**Selected text**.
Backend Development

Designing a High-Performance, Multi-Goroutine Socket Server in Go

High-performance networking is one of Go’s strengths. With lightweight goroutines, a rich net package, and strong concurrency primitives, Go is a great fit for …

Leeting Yan 2025-11-25 8 min read 1624 words

High-performance networking is one of Go’s strengths. With lightweight goroutines, a rich net package, and strong concurrency primitives, Go is a great fit for building custom TCP servers, game backends, proxies, and internal protocols.

In this article, we’ll design and implement a high-performance, multi-goroutine socket server in Go, with an architecture you can evolve into a real-world production system.

We’ll cover:

Architecture and design goals
A baseline TCP server
A multi-goroutine concurrency model
Connection limits and backpressure
Request handling with worker pools
Graceful shutdown and observability

1. Goals and Design Principles

We’ll design a server that:

Accepts many concurrent TCP connections.
Handles each connection in dedicated goroutines.
Uses a worker pool for heavier request processing.
Implements backpressure and connection limits.
Supports graceful shutdown (finish in-flight work).
Is easy to extend with custom protocols.

We’ll assume a simple binary protocol:

Each message is length-prefixed with a 4-byte big-endian uint32.
After the length comes that many bytes of payload.
The server echoes the payload back with the same framing.
In a real system, the payload would be JSON, protobuf, etc.

2. Project Layout

A simple layout:

socket-server/
  go.mod
  cmd/server/main.go
  internal/server/config.go
  internal/server/tcp_server.go
  internal/server/worker_pool.go
  internal/protocol/frame.go

For brevity, we’ll inline most code here, but you can easily split into files/modules for your project.

3. Configuration and Constants

Start with some configuration defaults.

**Information supplied**.
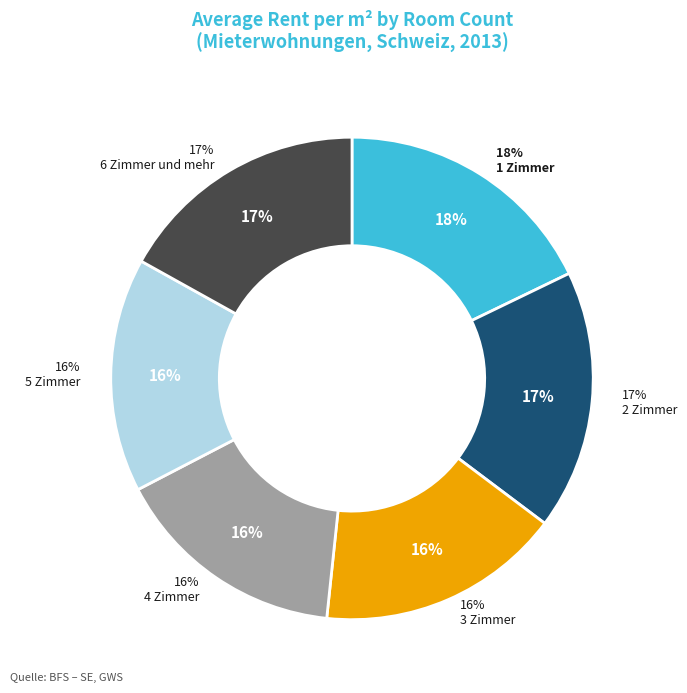

How many segments does this pie chart have?

6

**What you have to do**.
In the Go socket server article, what prefixes each message in the assumed binary protocol? Rely solely on the Go socket server article.

**Answer for this exercise**.
Each message is prefixed with its length as a 4-byte big-endian uint32.